Lentil beads looked like round beads that have been squashed into a flattish shape – I say ‘flattish’ because they have slightly rounded fronts and backs which allows you to create lovely textures with them. Lentil beads come in two varieties: with one hole and with two holes. They also come in a fabulous range of colours. These beads measure about 6mm across their diameter. In the one-holed variety, the hole sits at the bottom of the bead. The two-holed variety has the usual hole near the bottom and then an additional hole near the top, so it looks – and sits – rather like a button.
Thoughts on Designing with Lentil Beads
Whether you decide to use the one-hole or two-hole versions, the lentil beads look great when stitched so that they sit sideways on to view, or when viewed flat. The shaped front and back edges allow the beads to fan into a small ‘V’ shape if you use them in herringbone stitch. This was a discovery I made when I created this cuff bracelet – just look at how the two rows of Lentil beads add interest and texture to the edge. I used the two-hole variety for the inner row and then finished off with a row of one-hole lentils, so there is great versatility in being able to create with both types in a single project. You can find the tutorial for this bracelet here.
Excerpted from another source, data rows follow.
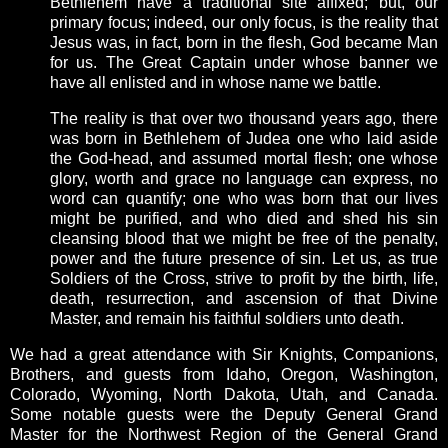
Bethlehem have a traditional site affixed; but, our
primary focus; indeed, our only focus, is the reality that
Jesus was, in fact, born in the flesh, God became Man
for us. The Great Captain under whose banner we
have all enlisted and in whose name we battle.
The reality is that over two thousand years ago, there
was born in Bethlehem of Judea one who laid aside
the God-head, and assumed mortal flesh; one whose
glory, worth and grace no language can express, no
word can quantify; one who was born that our lives
might be purified, and who died and shed his sin
cleansing blood that we might be free of the penalty,
power and the future presence of sin. Let us, as true
Soldiers of the Cross, strive to profit by the birth, life,
death, resurrection, and ascension of that Divine
Master, and remain his faithful soldiers unto death.
We had a great attendance with Sir Knights, Companions,
Brothers, and guests from Idaho, Oregon, Washington,
Colorado, Wyoming, North Dakota, Utah, and Canada.
Some notable guests were the Deputy General Grand
Master for the Northwest Region of the General Grand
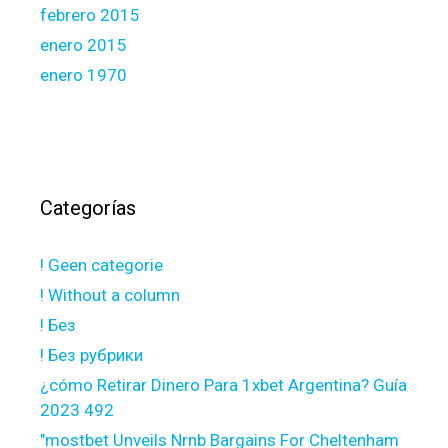
febrero 2015
enero 2015
enero 1970
Categorías
! Geen categorie
! Without a column
! Без
! Без рубрики
¿cómo Retirar Dinero Para 1xbet Argentina? Guía
2023 492
"mostbet Unveils Nrnb Bargains For Cheltenham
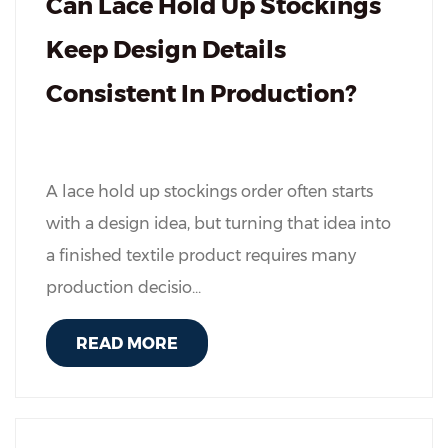
Can Lace Hold Up Stockings
Keep Design Details
Consistent In Production?
A lace hold up stockings order often starts
with a design idea, but turning that idea into
a finished textile product requires many
production decisio...
READ MORE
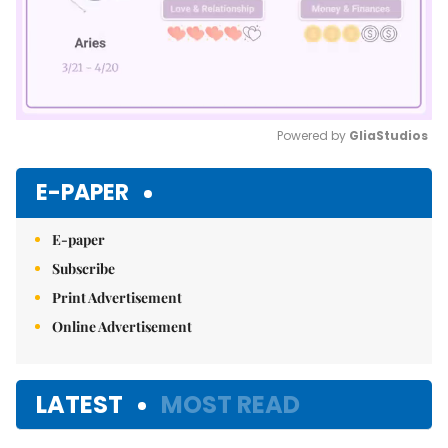
Powered by 
GliaStudios
Mute
E-PAPER
E-paper
Subscribe
Print Advertisement
Online Advertisement
LATEST
MOST READ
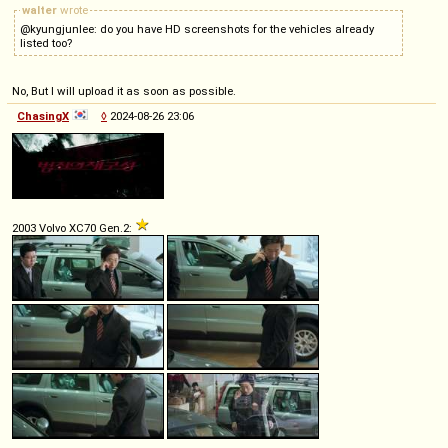
walter
wrote
@kyungjunlee: do you have HD screenshots for the vehicles already
listed too?
No, But I will upload it as soon as possible.
ChasingX
◊
2024-08-26 23:06
2003 Volvo XC70 Gen.2:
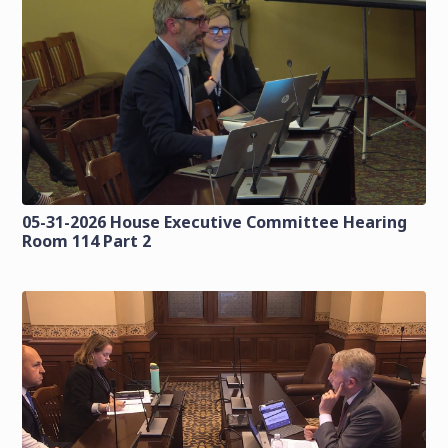
05-31-2026 House Executive Committee Hearing
Room 114 Part 2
In another attempt to use the Lentil beads for edging, I found they added a simple, but very effective texture around the outside of a cabochon on this pair of earrings. In this instance I just incorporated them using Peyote stitch. You can find the earrings tutorial by following this link.
As with other varieties of two-holed bead, the two-holed lentil beads can be used to easily add layers to a project. In the embellishment around the cabochon on this necklace, I was able to use one hole on the bead to attach to the edge of the cabochon, then use the free second hole to work in peyote stitch, then add faceted beads to create an interesting embellishment. This involves incredibly simple thread paths, but it looks as though it would have been much more complicated – the perfect design for beading! If you want to try this project, you can find a link to the tutorial here.
If you prefer bead embroidery, or indeed embellishing a flat beaded surface, then you can use the two-holed lentils rather like buttons – just use tiny seed beads to connect between the holes as you stitch the lentil bead into place.
Tips for Using Lentil Beads
Lentil beads are really very straightforward to use, but I do have a couple of tips that you might find helpful. Firstly, my standard warning if you are using the two-holed beads…make sure you check that both holes are open before you use each bead. Very often you will be incorporating these beads by stitching through one hole and not coming back to use the second hole until further along in the project. So if you then find the second hole is blocked, you will have to undo a lot of work in order to replace the bead. The easiest way to check is to stab your needle through one hole on the bead, then actually pick it up through the other hole – that way you will be sure that both holes are clear.
The second tip applies to the colouring on these beads. Some of them are colour coated: the blue iris beads that you can see in the earrings above have an irridescent coating on one side and a plain glass coating on the other. This gives the colour effect as you look through the bead, but you need to make sure that you pick the beads up so that the side on show is consistent. Either side will be fine to use – just make sure you keep to the same one all through the project!
I have plenty more ideas for using the Lentil beads, so keep checking back as I create more links to tutorials for you to try.